### Problems to work on
1. Copy the Atom article below word for word from "XML Matters: Up" to "column are welcome.".
2. In the Atom article below, what does RSS fail to specify about title elements?

Skip to main content

XML Matters: Up and Atom

Is Atom a format or a protocol? It's both! Use it for syndication and publishing

Dethe Elza (delza@livingcode.org), Technical Architect, Justsystems
Photo of Dethe Elza
Dethe Elza's favorite job title has been Chief Mad Scientist. Dethe can be reached at delza@livingcode.org. He keeps a blog mainly about Python and Mac OS X at http://livingcode.org/ and writes programs for his kids. Suggestions and recommendations on this column are welcome.
David Mertz, Ph.D (mertz@gnosis.cx), Author, Gnosis Software, Inc.
Photo of David Mertz
David Mertz is a great believer in open standards, and is only modestly intimidated by verbosity. David may be reached at mertz@gnosis.cx; his life pored over at http://gnosis.cx/dW/. Suggestions and recommendations on this, past, or future columns are welcomed. Check out David's book Text Processing in Python.

Summary:  Atom is really two different things, both related to syndication (blogs, newsfeeds, and other information which gets updated periodically). The Atom Syndication Format is an IETF standard for publishing entries (single topics or items) and feeds (collections of topics or items). The Atom Publication Protocol (sometimes called the Atom API or abbreviated APP) is a means for finding, listing, adding, editing, and removing content from an Atom repository. While Atom the Syndication Format has gone through the IETF process to become a standard, the standards committee is still at work on Atom the Publishing Protocol, although it seems likely that much of it has stabilized at this point.

View more content in this series

Date:  23 May 2006
Level:  Intermediate
Activity:  2814 views

Start learning what the excitement about Atom is all about.

The Atom syndicate

As a syndication format, Atom grew out of experience with the various flavors of RSS (of which there are many), not to create something entirely new, but to tighten up places where the specification of RSS was too vague to be useful (for instance, RSS does not specify whether title elements can contain markup or not), and to fix a few areas that were problematic (such as identifying duplicate entries in different feeds, as often happens with aggregated content). Most clients and tools for the earlier RSS feeds now support or plan to support Atom content, which, taken with the RSS problems it fixes, makes it the format I recommend. But Atom is basically an incremental improvement over RSS, not a revolutionary one. An evolutionary step Atom takes is to support two basic types of syndication document: Feeds and Entries. Feeds are comparable to RSS, they are collections of Entries. But an Entry can be a standalone document as well, containing either a post itself (a news item or a blog post, perhaps) or a reference to an external resource, such as a picture. By providing both, the syndication format provides a flexible strata for the publication protocol to build on.

### Given data
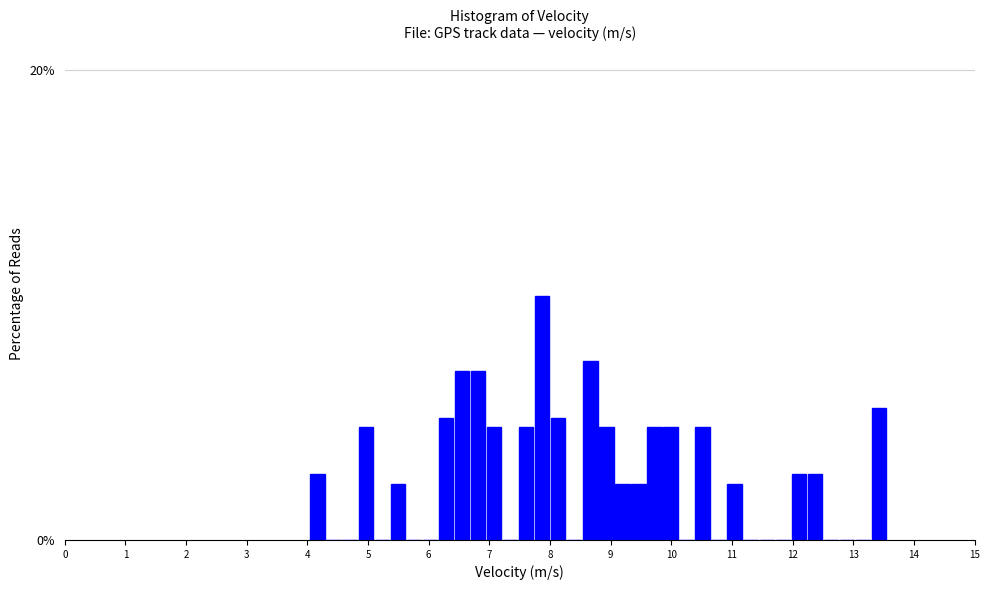

Read against the x-axis, roughly where is the centre of the tallest bar?

7.9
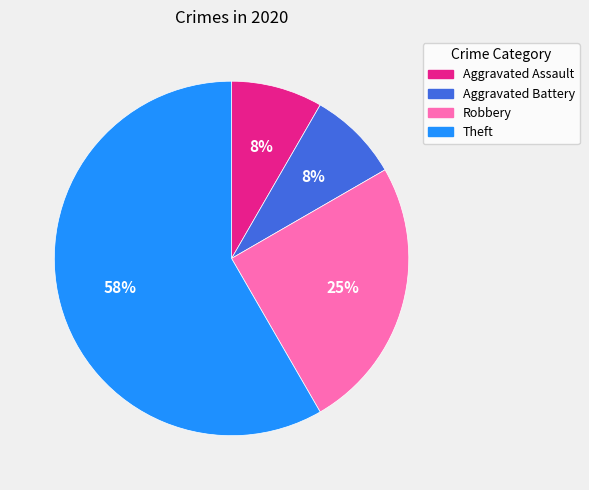

To the nearest percent, what percentage of the pie is Aggravated Battery?

8%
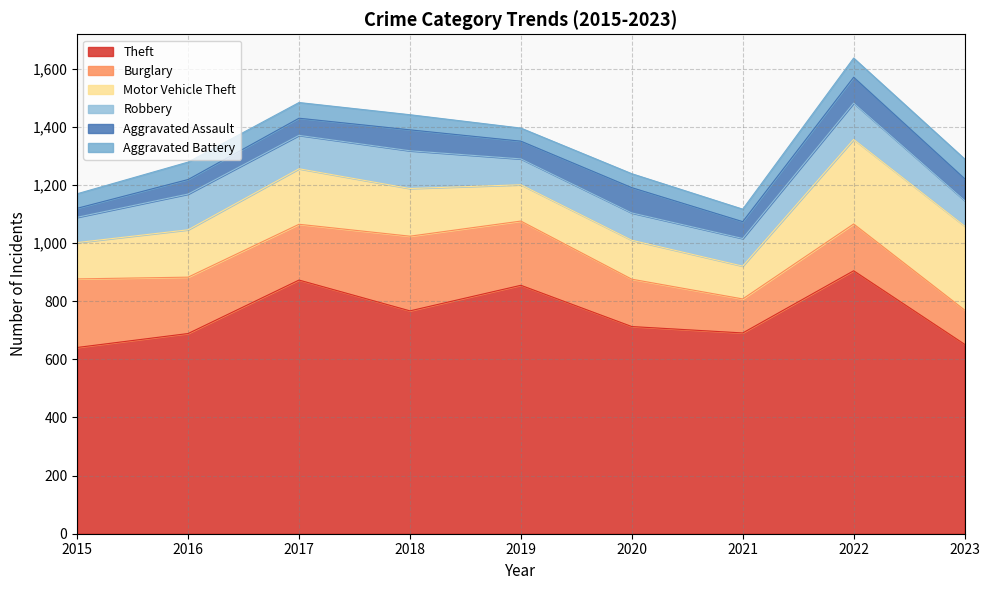

At 2021, list the series in order from largest to smallest.

Theft, Burglary, Motor Vehicle Theft, Robbery, Aggravated Assault, Aggravated Battery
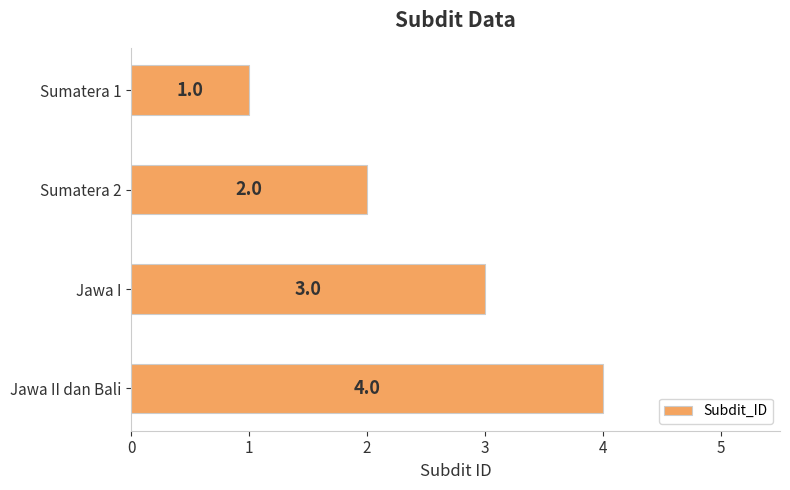

Is it true that the value at Sumatera 1 is 2?

False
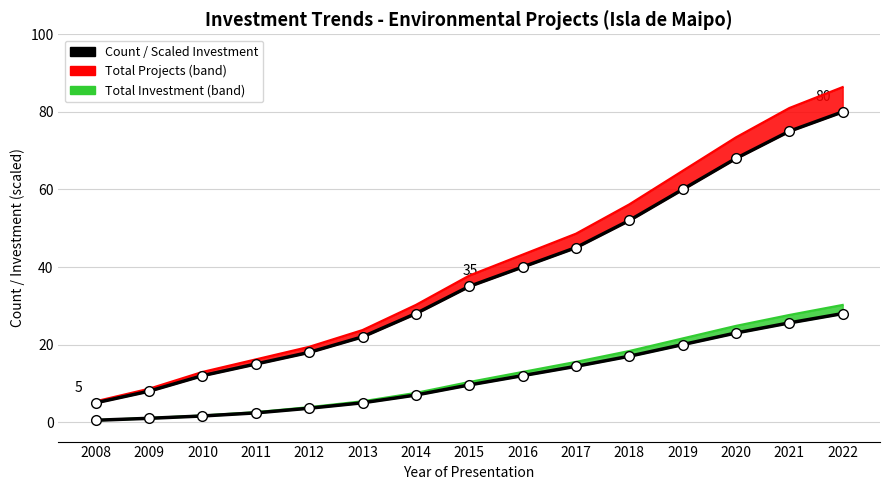

What is the value of the Projects (band) point at the 6th from the left?

23.8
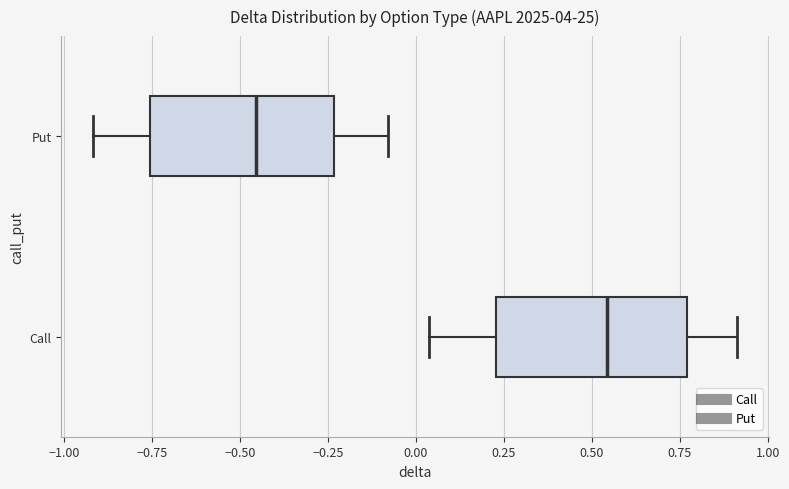

Which box has the furthest to the left median line?

Put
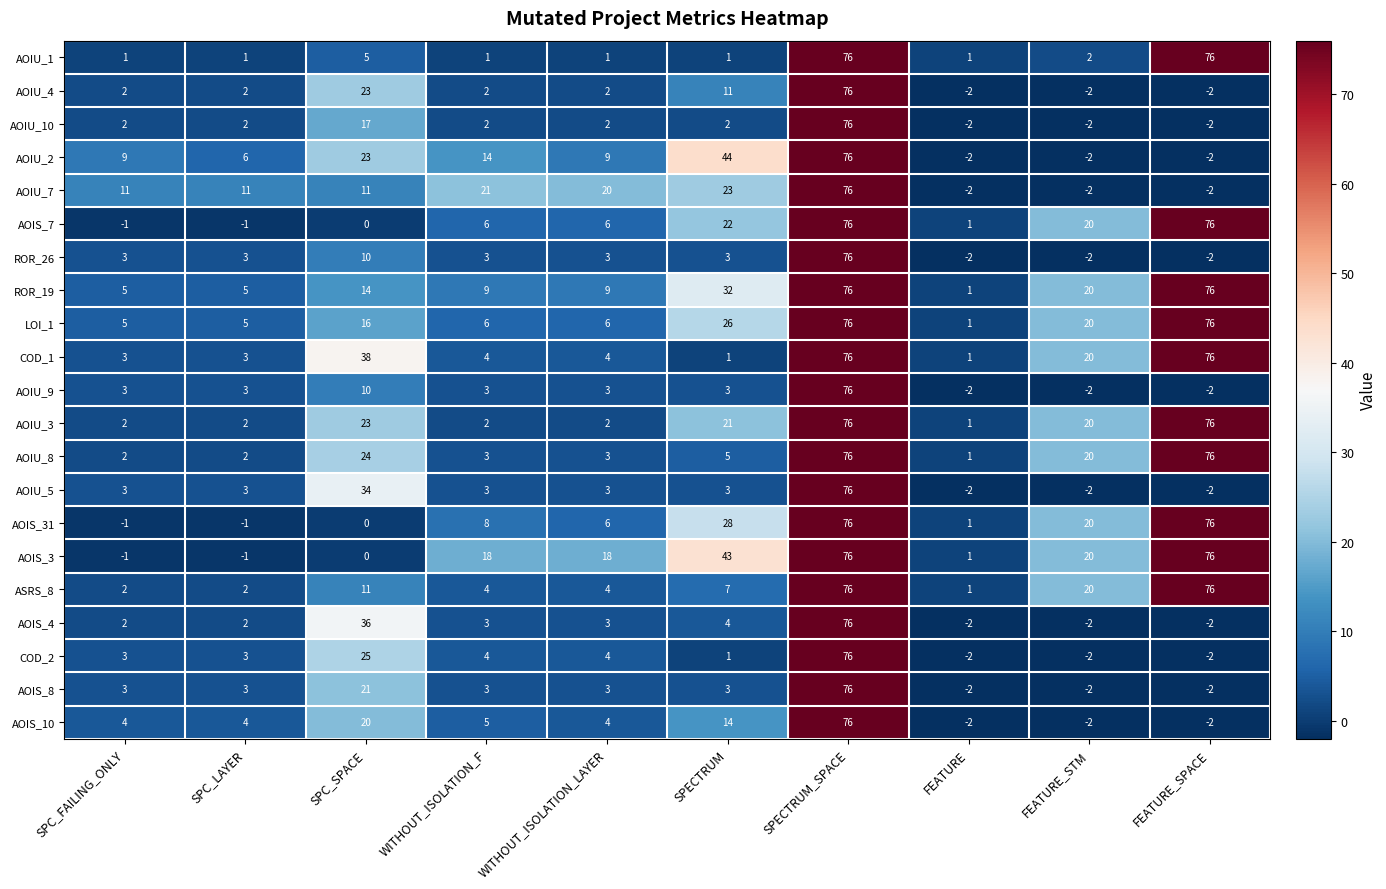

The COD_1 series shows 0 at SPECTRUM. True or false?

False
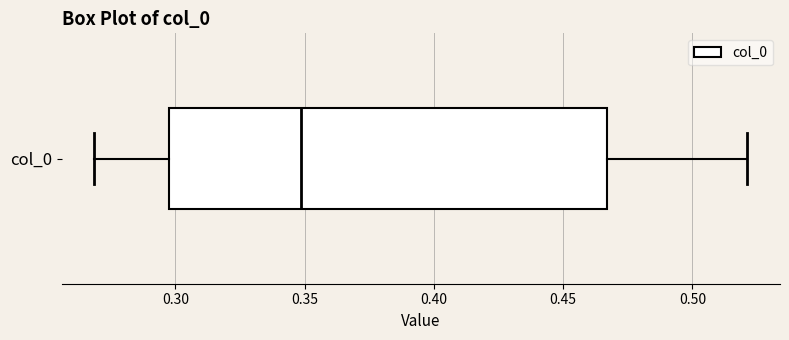

Transcribe this box plot: give where the median line is, the range the box spans, and where the two whiskers end, as read against the x-axis. The values are not printed on the chart, so give them approximately, as read against the axis.

median 0.350, box 0.300 to 0.465, whiskers 0.270 to 0.520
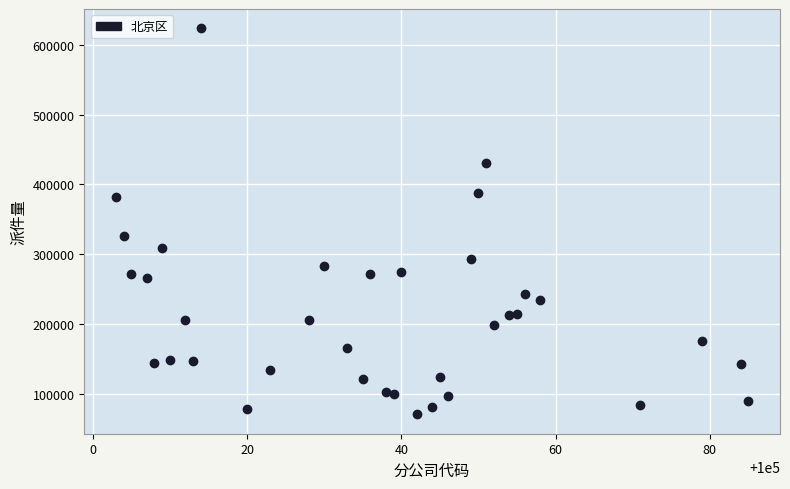

What is the range of X values (max minus min)?

82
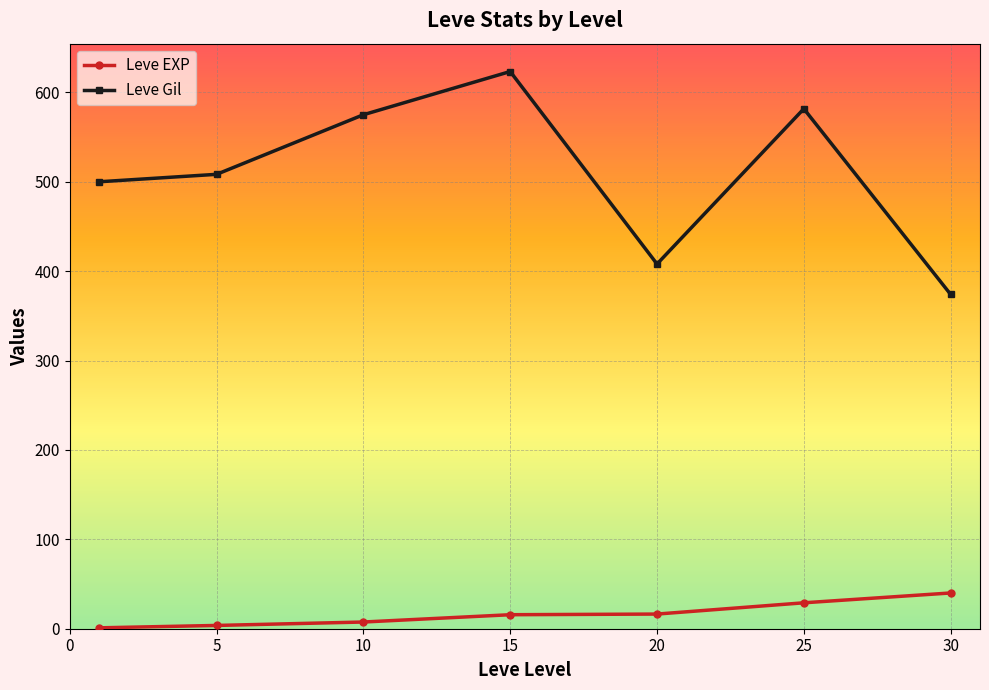

Which series has the largest range (max minus min)?

Leve Gil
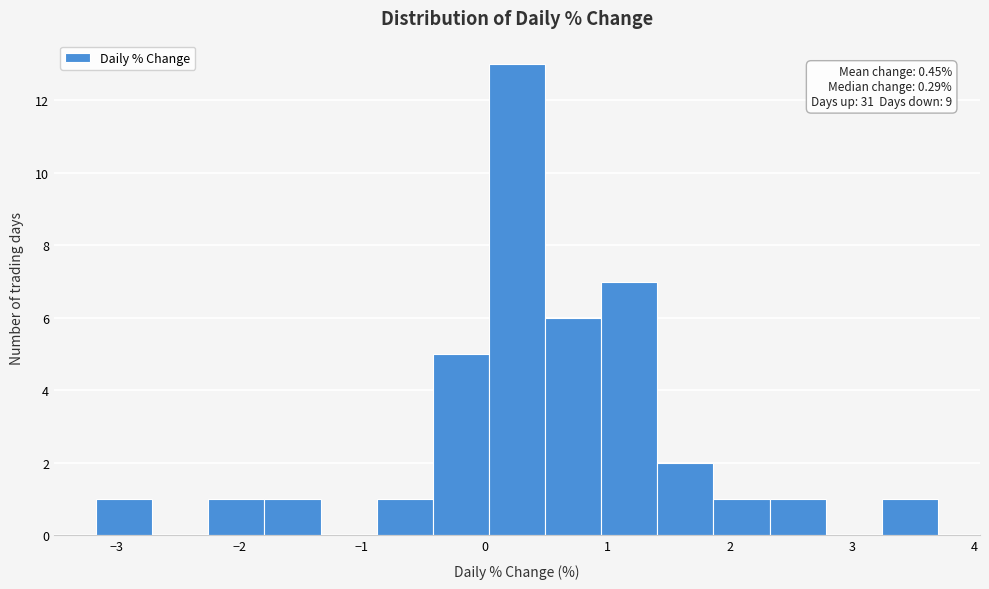

Which range on the x-axis has the tallest bar?

0.0 to 0.5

### Answers given
1.
XML Matters: Up and Atom

Is Atom a format or a protocol? It's both! Use it for syndication and publishing

Dethe Elza (delza@livingcode.org), Technical Architect, Justsystems
Photo of Dethe Elza
Dethe Elza's favorite job title has been Chief Mad Scientist. Dethe can be reached at delza@livingcode.org. He keeps a blog mainly about Python and Mac OS X at http://livingcode.org/ and writes programs for his kids. Suggestions and recommendations on this column are welcome.

2. Whether title elements can contain markup.